▶ [Before-and-after page screenshots]
* * *
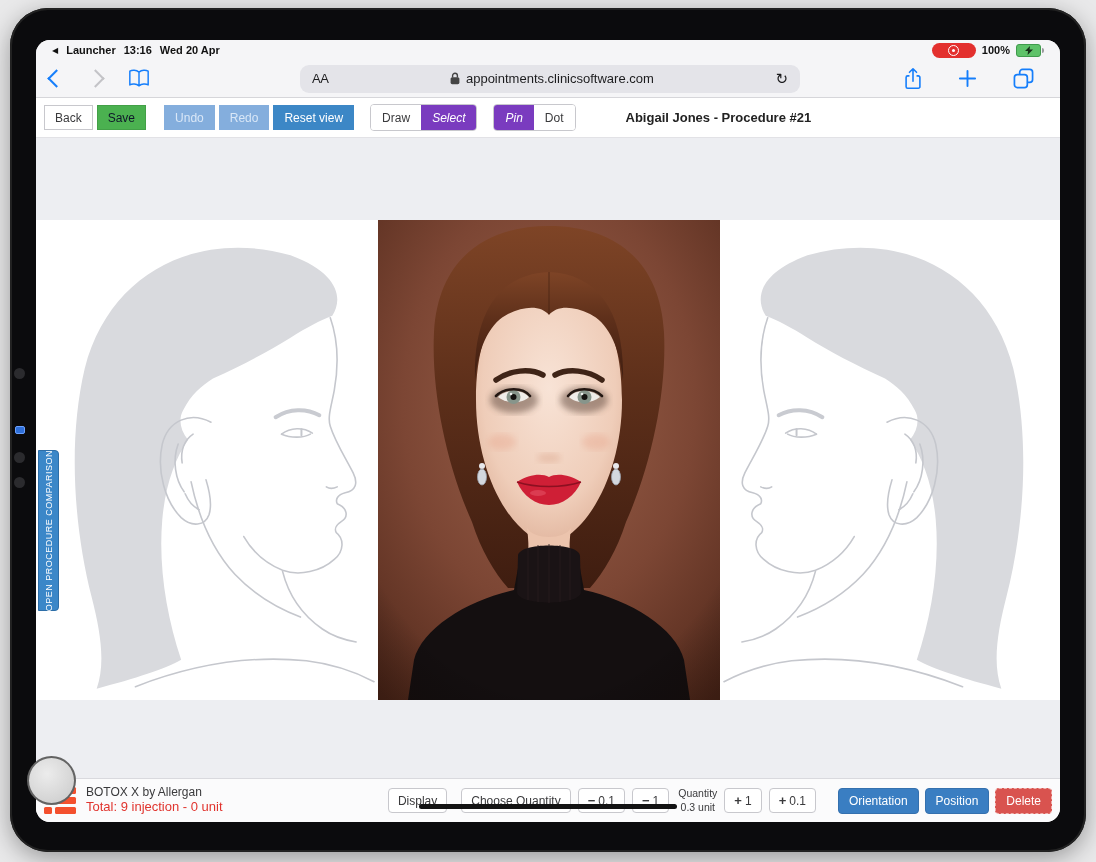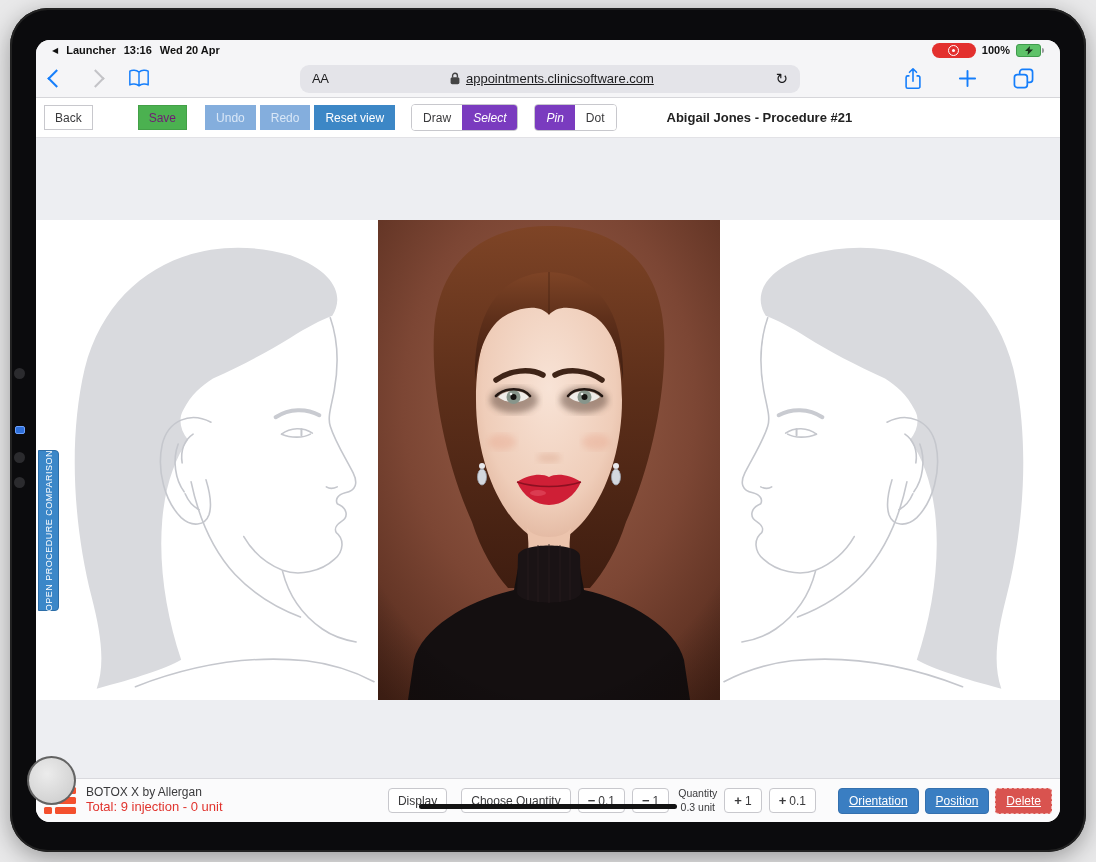--- a/index.html
+++ b/index.html
@@ -37,7 +37,7 @@
   .url-pill{flex:0 0 500px;height:28px;background:#e4e4e9;border-radius:9px;display:flex;align-items:center;
             padding:0 12px;box-sizing:border-box;color:#1c1c1e;}
   .reader{font-size:13px;letter-spacing:-0.5px;color:#1c1c1e;}
-  .url-center{flex:1;display:flex;align-items:center;justify-content:center;gap:6px;font-size:13px;color:#1c1c1e;text-decoration:underline;}
+  .url-center{flex:1;display:flex;align-items:center;justify-content:center;gap:6px;font-size:13px;color:#1c1c1e;}
   .refresh{font-size:15px;color:#1c1c1e;line-height:1;}
   .nav-right{flex:1;display:flex;align-items:center;justify-content:flex-end;gap:36px;padding-right:12px;}
 

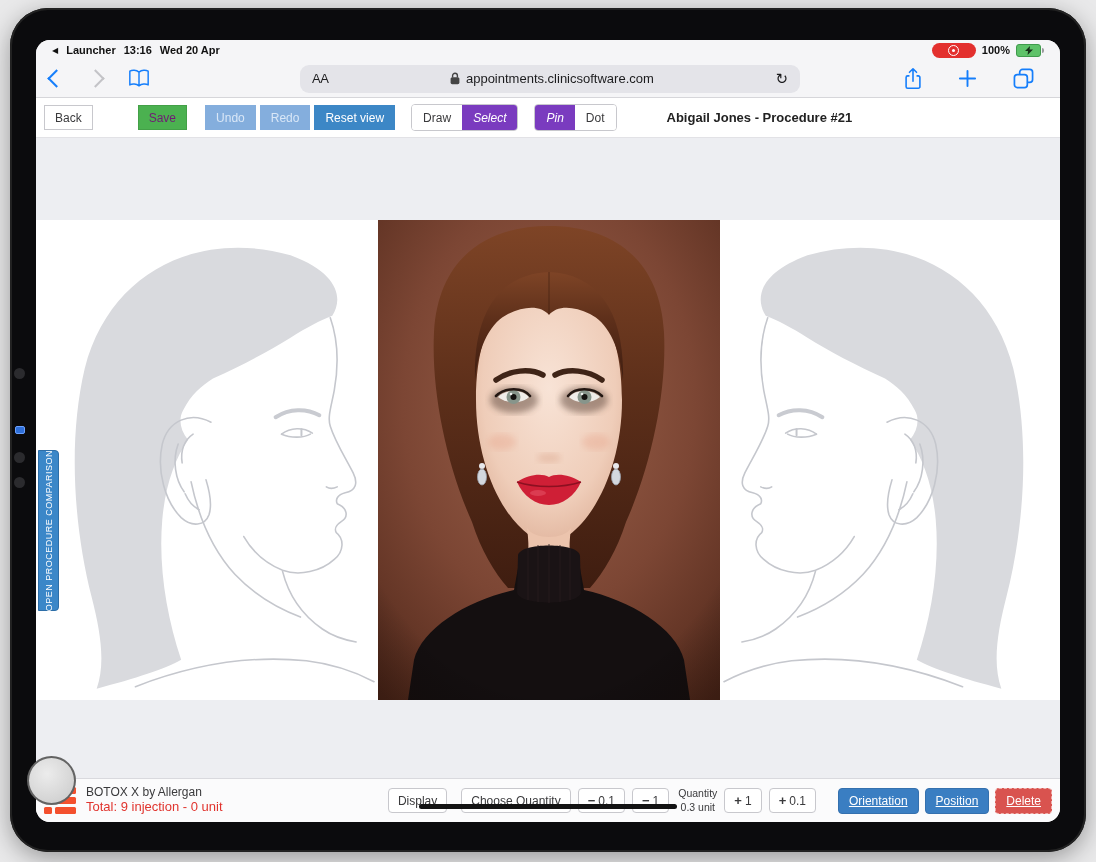--- a/index.html
+++ b/index.html
@@ -47,7 +47,7 @@
   .btn{height:25px;padding:0 10px;border-radius:0;font-size:12px;display:inline-flex;align-items:center;justify-content:center;
        border:1px solid transparent;box-sizing:border-box;white-space:nowrap;}
   .btn.white{background:#fff;border-color:#c8c8cd;color:#3a3a3c;}
-  .btn.green{background:#4bb150;border-color:#43a047;color:#701a75;margin-left:41px;}
+  .btn.green{background:#4bb150;border-color:#43a047;color:#0f172a;}
   .btn.muted{background:#84aedd;border-color:#84aedd;color:#d9e7f7;}
   .btn.blue{background:#3c87c6;border-color:#3c87c6;color:#fff;}
   .seg{display:inline-flex;height:25px;border:1px solid #c8c8cd;border-radius:4px;overflow:hidden;margin-left:12px;}

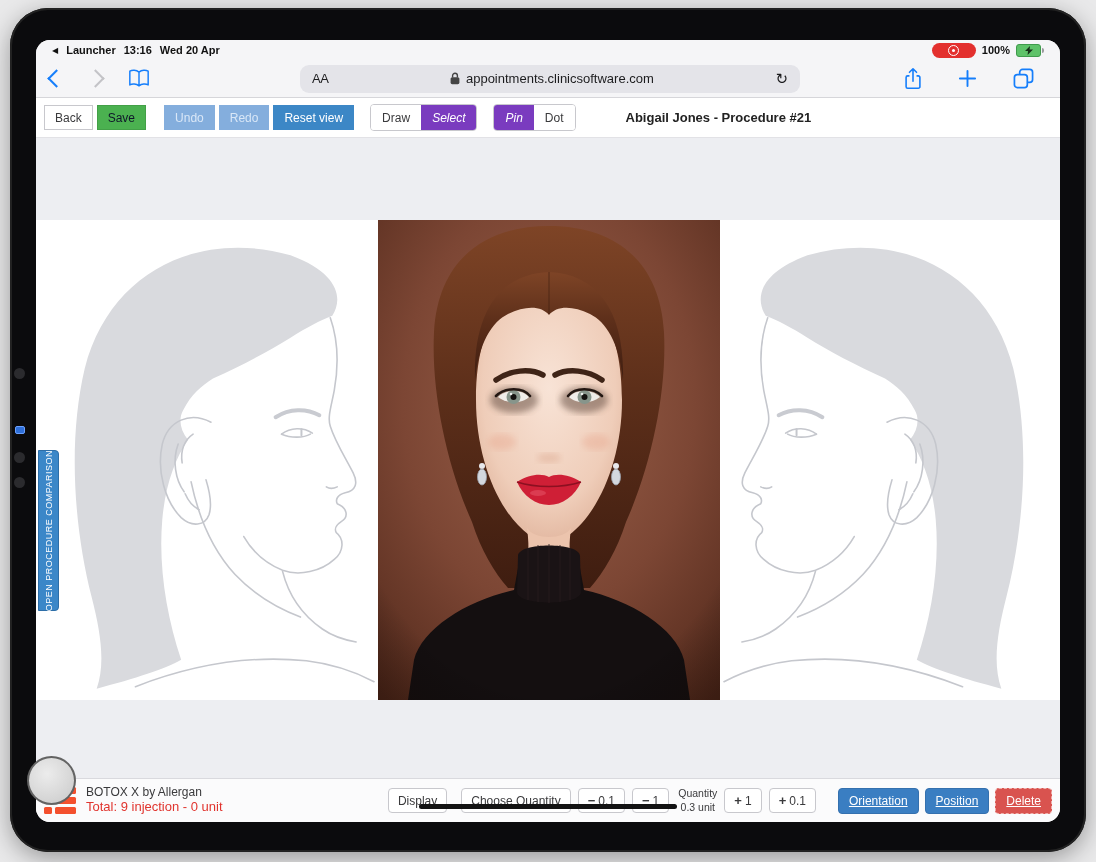--- a/index.html
+++ b/index.html
@@ -83,7 +83,7 @@
   .qty-label{margin-left:9px;text-align:center;font-size:10.5px;color:#3a3a3c;line-height:1.25;}
   .pb-actions{display:flex;margin-left:16px;}
   .pb-actions .act{height:26px;padding:0 10px;border-radius:4px;font-size:12px;color:#fff;display:inline-flex;
-                   align-items:center;margin-left:6px;border:1px solid transparent;text-decoration:underline;}
+                   align-items:center;margin-left:6px;border:1px solid transparent;}
   .act.blue{background:#3a7ec2;border-color:#3470ae;}
   .act.red{background:#d9534f;border:1.5px dashed #f0b0ac;}
   .home-indicator{position:absolute;left:383px;top:764px;width:258px;height:5px;background:#131313;border-radius:3px;}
* * *
▶ [Exercise directions] From the first line to the last, set down the records exactly, leaving out images.

▶ [Worked solution]
--- a/index.html
+++ b/index.html
@@ -37,7 +37,7 @@
   .url-pill{flex:0 0 500px;height:28px;background:#e4e4e9;border-radius:9px;display:flex;align-items:center;
             padding:0 12px;box-sizing:border-box;color:#1c1c1e;}
   .reader{font-size:13px;letter-spacing:-0.5px;color:#1c1c1e;}
-  .url-center{flex:1;display:flex;align-items:center;justify-content:center;gap:6px;font-size:13px;color:#1c1c1e;text-decoration:underline;}
+  .url-center{flex:1;display:flex;align-items:center;justify-content:center;gap:6px;font-size:13px;color:#1c1c1e;}
   .refresh{font-size:15px;color:#1c1c1e;line-height:1;}
   .nav-right{flex:1;display:flex;align-items:center;justify-content:flex-end;gap:36px;padding-right:12px;}
 

--- a/index.html
+++ b/index.html
@@ -47,7 +47,7 @@
   .btn{height:25px;padding:0 10px;border-radius:0;font-size:12px;display:inline-flex;align-items:center;justify-content:center;
        border:1px solid transparent;box-sizing:border-box;white-space:nowrap;}
   .btn.white{background:#fff;border-color:#c8c8cd;color:#3a3a3c;}
-  .btn.green{background:#4bb150;border-color:#43a047;color:#701a75;margin-left:41px;}
+  .btn.green{background:#4bb150;border-color:#43a047;color:#0f172a;}
   .btn.muted{background:#84aedd;border-color:#84aedd;color:#d9e7f7;}
   .btn.blue{background:#3c87c6;border-color:#3c87c6;color:#fff;}
   .seg{display:inline-flex;height:25px;border:1px solid #c8c8cd;border-radius:4px;overflow:hidden;margin-left:12px;}

--- a/index.html
+++ b/index.html
@@ -83,7 +83,7 @@
   .qty-label{margin-left:9px;text-align:center;font-size:10.5px;color:#3a3a3c;line-height:1.25;}
   .pb-actions{display:flex;margin-left:16px;}
   .pb-actions .act{height:26px;padding:0 10px;border-radius:4px;font-size:12px;color:#fff;display:inline-flex;
-                   align-items:center;margin-left:6px;border:1px solid transparent;text-decoration:underline;}
+                   align-items:center;margin-left:6px;border:1px solid transparent;}
   .act.blue{background:#3a7ec2;border-color:#3470ae;}
   .act.red{background:#d9534f;border:1.5px dashed #f0b0ac;}
   .home-indicator{position:absolute;left:383px;top:764px;width:258px;height:5px;background:#131313;border-radius:3px;}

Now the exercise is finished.